Frequently Asked Questions

Why do DNS servers in Vietnam return different results than 8.8.8.8?

Two things cause it. Each resolver caches independently, so one can hold an older answer than another.

And content delivery networks reply based on where the asking resolver is, steering a resolver in Vietnam toward a nearby edge node.

Both answers can be correct at the same time for their own location.

How long until a DNS change is visible in Vietnam?

It depends on the record's time-to-live, not on the country.

Resolvers in Vietnam keep the previous answer until their cached copy expires, then pick up the new one.

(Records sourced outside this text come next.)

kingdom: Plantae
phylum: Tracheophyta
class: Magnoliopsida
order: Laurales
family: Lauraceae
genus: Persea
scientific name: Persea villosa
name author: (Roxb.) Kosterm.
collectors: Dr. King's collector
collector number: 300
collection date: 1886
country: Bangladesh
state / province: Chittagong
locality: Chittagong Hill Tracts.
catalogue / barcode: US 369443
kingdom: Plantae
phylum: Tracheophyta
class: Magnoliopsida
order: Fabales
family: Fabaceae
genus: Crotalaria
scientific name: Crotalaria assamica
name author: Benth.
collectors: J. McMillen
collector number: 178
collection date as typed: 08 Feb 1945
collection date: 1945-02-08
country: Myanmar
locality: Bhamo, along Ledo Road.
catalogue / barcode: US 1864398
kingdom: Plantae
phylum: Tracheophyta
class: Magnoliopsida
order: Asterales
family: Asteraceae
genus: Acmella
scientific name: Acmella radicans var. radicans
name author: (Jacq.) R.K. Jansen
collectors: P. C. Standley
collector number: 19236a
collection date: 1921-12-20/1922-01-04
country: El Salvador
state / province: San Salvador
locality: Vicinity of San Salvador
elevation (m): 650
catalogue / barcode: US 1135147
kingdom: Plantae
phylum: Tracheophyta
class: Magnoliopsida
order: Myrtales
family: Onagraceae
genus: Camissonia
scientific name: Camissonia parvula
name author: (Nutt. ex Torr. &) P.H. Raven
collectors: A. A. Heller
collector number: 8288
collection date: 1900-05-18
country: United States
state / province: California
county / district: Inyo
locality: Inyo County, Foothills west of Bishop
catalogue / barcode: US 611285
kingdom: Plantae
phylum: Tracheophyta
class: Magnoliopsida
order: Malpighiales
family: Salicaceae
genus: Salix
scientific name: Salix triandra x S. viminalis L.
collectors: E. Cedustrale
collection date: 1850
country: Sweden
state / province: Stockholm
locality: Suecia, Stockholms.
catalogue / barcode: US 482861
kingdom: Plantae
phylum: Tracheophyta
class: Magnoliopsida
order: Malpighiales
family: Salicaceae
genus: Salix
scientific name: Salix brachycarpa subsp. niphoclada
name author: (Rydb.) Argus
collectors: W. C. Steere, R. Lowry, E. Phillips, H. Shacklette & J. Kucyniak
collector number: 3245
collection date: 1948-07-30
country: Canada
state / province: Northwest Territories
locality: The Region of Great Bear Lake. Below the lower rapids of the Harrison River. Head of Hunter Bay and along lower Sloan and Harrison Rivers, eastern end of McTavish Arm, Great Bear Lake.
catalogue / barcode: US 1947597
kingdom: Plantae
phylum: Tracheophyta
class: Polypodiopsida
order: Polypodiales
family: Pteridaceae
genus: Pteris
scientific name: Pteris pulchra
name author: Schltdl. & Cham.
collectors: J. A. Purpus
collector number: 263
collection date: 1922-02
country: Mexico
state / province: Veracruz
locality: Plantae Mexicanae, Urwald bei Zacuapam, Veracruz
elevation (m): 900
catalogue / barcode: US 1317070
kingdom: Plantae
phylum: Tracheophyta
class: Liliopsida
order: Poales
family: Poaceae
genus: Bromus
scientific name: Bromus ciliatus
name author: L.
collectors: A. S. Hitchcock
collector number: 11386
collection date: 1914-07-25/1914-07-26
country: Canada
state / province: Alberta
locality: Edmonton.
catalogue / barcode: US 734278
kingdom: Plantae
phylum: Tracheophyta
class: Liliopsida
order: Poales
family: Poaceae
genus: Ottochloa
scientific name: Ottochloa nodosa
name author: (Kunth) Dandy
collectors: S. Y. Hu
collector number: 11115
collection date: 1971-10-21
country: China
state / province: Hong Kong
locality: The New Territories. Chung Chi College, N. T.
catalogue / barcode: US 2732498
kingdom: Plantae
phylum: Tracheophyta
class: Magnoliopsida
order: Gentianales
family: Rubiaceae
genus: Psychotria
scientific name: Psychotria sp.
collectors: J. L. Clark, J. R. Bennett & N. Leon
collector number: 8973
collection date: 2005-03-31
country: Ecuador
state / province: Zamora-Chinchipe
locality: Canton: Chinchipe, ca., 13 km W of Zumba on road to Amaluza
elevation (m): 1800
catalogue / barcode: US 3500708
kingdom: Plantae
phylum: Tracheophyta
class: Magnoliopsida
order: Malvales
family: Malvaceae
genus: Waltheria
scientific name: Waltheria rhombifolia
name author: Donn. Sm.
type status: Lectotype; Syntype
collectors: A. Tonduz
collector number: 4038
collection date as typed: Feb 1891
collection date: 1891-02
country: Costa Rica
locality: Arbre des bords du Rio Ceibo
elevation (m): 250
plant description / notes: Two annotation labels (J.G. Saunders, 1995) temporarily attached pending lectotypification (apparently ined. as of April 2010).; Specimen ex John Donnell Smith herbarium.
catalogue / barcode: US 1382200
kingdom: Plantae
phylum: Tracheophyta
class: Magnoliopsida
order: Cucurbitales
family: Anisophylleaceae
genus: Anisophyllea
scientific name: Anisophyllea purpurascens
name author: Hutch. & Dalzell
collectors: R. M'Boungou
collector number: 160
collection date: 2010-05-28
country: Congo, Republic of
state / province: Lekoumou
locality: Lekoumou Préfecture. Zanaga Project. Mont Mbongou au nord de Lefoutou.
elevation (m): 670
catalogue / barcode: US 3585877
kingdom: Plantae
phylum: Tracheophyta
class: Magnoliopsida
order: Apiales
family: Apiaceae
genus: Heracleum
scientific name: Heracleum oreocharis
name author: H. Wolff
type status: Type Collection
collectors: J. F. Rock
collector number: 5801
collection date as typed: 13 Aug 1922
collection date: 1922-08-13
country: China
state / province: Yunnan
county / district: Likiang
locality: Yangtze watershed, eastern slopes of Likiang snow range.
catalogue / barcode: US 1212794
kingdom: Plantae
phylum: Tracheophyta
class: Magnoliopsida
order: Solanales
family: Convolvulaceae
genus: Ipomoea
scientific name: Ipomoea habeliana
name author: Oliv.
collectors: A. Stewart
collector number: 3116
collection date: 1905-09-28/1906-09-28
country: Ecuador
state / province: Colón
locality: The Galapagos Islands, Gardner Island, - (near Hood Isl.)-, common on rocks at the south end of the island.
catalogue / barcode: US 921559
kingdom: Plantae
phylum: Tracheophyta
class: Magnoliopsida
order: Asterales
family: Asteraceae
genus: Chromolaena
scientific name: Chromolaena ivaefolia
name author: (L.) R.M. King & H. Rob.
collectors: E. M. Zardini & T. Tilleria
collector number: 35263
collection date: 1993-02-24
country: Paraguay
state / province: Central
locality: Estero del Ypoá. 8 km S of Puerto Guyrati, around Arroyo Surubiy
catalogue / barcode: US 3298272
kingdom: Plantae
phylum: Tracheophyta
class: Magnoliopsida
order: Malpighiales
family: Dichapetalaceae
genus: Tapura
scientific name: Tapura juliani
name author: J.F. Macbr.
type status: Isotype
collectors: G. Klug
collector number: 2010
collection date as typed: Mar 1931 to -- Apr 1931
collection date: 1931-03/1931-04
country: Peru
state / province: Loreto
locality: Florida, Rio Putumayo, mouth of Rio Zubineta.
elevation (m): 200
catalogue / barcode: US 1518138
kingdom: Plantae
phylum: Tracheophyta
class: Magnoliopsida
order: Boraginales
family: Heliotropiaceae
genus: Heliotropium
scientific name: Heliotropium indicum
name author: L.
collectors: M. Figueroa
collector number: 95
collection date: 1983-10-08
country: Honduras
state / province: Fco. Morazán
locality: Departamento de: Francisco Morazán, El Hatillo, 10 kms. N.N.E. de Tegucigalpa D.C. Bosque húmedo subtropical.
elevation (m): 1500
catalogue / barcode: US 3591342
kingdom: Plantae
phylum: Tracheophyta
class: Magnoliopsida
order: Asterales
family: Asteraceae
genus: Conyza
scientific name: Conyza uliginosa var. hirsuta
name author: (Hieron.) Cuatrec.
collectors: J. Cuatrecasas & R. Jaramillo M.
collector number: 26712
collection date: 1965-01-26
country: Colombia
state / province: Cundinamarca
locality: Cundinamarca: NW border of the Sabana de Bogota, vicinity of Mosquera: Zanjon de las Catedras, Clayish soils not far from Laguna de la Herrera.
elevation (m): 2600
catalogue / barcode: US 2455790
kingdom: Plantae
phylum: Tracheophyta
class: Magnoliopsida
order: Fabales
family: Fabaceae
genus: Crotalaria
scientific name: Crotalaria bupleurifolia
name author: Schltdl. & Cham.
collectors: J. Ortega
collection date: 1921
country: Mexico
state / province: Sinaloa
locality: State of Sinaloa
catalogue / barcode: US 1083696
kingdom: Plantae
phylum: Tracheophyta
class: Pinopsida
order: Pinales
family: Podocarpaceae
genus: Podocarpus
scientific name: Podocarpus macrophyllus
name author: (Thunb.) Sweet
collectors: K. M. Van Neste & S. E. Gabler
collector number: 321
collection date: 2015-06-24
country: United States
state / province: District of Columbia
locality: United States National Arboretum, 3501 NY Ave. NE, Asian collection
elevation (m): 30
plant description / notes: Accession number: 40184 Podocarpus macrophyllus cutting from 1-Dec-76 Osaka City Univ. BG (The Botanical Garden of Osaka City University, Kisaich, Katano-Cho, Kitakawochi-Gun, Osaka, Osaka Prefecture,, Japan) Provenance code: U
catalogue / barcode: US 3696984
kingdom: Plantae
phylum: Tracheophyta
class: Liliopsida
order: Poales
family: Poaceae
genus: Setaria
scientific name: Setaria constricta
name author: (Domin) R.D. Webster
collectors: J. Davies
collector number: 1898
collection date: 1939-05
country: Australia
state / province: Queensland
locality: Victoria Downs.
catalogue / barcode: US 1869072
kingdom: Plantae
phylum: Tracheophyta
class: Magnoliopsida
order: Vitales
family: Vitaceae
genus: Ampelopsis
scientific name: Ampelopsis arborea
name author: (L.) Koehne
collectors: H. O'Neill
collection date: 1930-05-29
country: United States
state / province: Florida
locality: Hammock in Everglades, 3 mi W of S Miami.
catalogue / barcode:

If you lowered the time-to-live before making the change, it appears sooner; otherwise the old value can persist until the original timer elapses.

Which DNS server should users in Vietnam use?

For most people the resolver their internet provider assigns is fine and usually the lowest latency.

Anyone who wants an alternative can point to a public resolver reachable from Vietnam, such as Cloudflare (1.1.1.1) or Google (8.8.8.8); the right choice depends on whether you value speed, privacy, or filtering.

Why check DNS from Vietnam specifically?

Because it shows what visitors in Vietnam actually resolve, which can differ from a global lookup.

If your audience is in Vietnam, or you have moved hosting or mail there, checking against in-country resolvers confirms the records have reached the servers those users rely on.

What DNS does Viettel use by default, and why check against it?

Viettel runs its own recursive resolvers and publishes the pair 203.113.131.1 and 203.113.131.2. Because Viettel carries more than half the market, these answers are what the majority of Vietnamese homes and phones get. They follow the country's blocking rules, so they are the ones to check if you want to see what most local users actually resolve, rather than a global resolver's view.

Is DNS filtered in Vietnam?

Yes. ISPs enforce a government blacklist mainly through DNS tampering, returning NXDOMAIN or a block-page address for banned domains. Steam's store was cut this way across major ISPs in May 2024 after the Ministry of Information and Communications said Valve had not licensed local game sales, and gambling, opposition, and some news sites are routinely affected. Switching to a public resolver like 8.8.8.8 or 1.1.1.1 bypasses much of it, which is why local and global checks diverge.